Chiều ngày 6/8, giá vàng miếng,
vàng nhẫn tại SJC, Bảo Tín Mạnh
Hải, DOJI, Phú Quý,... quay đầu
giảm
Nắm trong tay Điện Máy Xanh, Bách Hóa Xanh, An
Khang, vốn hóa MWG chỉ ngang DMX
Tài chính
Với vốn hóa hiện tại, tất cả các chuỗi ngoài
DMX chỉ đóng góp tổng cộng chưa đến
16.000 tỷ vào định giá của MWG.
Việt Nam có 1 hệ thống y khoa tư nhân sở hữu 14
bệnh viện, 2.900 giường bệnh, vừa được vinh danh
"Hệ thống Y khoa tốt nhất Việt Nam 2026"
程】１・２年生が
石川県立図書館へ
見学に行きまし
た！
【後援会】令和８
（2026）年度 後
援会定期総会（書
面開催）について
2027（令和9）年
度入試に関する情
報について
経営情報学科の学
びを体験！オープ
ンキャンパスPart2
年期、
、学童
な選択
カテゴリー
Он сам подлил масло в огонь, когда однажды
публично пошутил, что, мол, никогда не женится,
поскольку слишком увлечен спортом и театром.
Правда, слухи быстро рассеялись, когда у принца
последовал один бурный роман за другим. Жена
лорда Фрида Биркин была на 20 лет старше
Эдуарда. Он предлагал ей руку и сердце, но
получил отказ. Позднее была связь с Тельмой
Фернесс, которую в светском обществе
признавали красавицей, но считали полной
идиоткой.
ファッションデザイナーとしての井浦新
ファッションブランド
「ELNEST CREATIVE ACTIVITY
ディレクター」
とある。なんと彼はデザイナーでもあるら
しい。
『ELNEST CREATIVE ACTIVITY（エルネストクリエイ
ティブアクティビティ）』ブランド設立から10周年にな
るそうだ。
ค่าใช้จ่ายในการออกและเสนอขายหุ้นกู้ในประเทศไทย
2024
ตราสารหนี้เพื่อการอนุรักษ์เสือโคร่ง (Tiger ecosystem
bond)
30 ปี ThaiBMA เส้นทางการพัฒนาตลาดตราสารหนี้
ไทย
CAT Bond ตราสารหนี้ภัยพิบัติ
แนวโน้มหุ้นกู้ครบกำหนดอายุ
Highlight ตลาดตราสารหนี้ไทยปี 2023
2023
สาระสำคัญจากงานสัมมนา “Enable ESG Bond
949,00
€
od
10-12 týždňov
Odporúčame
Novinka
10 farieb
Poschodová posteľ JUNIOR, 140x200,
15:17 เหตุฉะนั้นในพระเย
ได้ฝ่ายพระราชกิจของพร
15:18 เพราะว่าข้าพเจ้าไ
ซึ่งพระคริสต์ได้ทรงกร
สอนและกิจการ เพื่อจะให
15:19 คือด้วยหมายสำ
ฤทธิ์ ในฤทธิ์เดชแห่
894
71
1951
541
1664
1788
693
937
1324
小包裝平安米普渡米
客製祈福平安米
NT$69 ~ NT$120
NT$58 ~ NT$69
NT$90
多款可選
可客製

■ DIRECTIONS: Reproduce all of the lines above word for word, in the same order and with the same line breaks.

■ RESPONSE BOX:
Chiều ngày 6/8, giá vàng miếng,
vàng nhẫn tại SJC, Bảo Tín Mạnh
Hải, DOJI, Phú Quý,... quay đầu
giảm
Nắm trong tay Điện Máy Xanh, Bách Hóa Xanh, An
Khang, vốn hóa MWG chỉ ngang DMX
Tài chính
Với vốn hóa hiện tại, tất cả các chuỗi ngoài
DMX chỉ đóng góp tổng cộng chưa đến
16.000 tỷ vào định giá của MWG.
Việt Nam có 1 hệ thống y khoa tư nhân sở hữu 14
bệnh viện, 2.900 giường bệnh, vừa được vinh danh
"Hệ thống Y khoa tốt nhất Việt Nam 2026"
程】１・２年生が
石川県立図書館へ
見学に行きまし
た！
【後援会】令和８
（2026）年度 後
援会定期総会（書
面開催）について
2027（令和9）年
度入試に関する情
報について
経営情報学科の学
びを体験！オープ
ンキャンパスPart2
年期、
、学童
な選択
カテゴリー
Он сам подлил масло в огонь, когда однажды
публично пошутил, что, мол, никогда не женится,
поскольку слишком увлечен спортом и театром.
Правда, слухи быстро рассеялись, когда у принца
последовал один бурный роман за другим. Жена
лорда Фрида Биркин была на 20 лет старше
Эдуарда. Он предлагал ей руку и сердце, но
получил отказ. Позднее была связь с Тельмой
Фернесс, которую в светском обществе
признавали красавицей, но считали полной
идиоткой.
ファッションデザイナーとしての井浦新
ファッションブランド
「ELNEST CREATIVE ACTIVITY
ディレクター」
とある。なんと彼はデザイナーでもあるら
しい。
『ELNEST CREATIVE ACTIVITY（エルネストクリエイ
ティブアクティビティ）』ブランド設立から10周年にな
るそうだ。
ค่าใช้จ่ายในการออกและเสนอขายหุ้นกู้ในประเทศไทย
2024
ตราสารหนี้เพื่อการอนุรักษ์เสือโคร่ง (Tiger ecosystem
bond)
30 ปี ThaiBMA เส้นทางการพัฒนาตลาดตราสารหนี้
ไทย
CAT Bond ตราสารหนี้ภัยพิบัติ
แนวโน้มหุ้นกู้ครบกำหนดอายุ
Highlight ตลาดตราสารหนี้ไทยปี 2023
2023
สาระสำคัญจากงานสัมมนา “Enable ESG Bond
949,00
€
od
10-12 týždňov
Odporúčame
Novinka
10 farieb
Poschodová posteľ JUNIOR, 140x200,
15:17 เหตุฉะนั้นในพระเย
ได้ฝ่ายพระราชกิจของพร
15:18 เพราะว่าข้าพเจ้าไ
ซึ่งพระคริสต์ได้ทรงกร
สอนและกิจการ เพื่อจะให
15:19 คือด้วยหมายสำ
ฤทธิ์ ในฤทธิ์เดชแห่
894
71
1951
541
1664
1788
693
937
1324
小包裝平安米普渡米
客製祈福平安米
NT$69 ~ NT$120
NT$58 ~ NT$69
NT$90
多款可選
可客製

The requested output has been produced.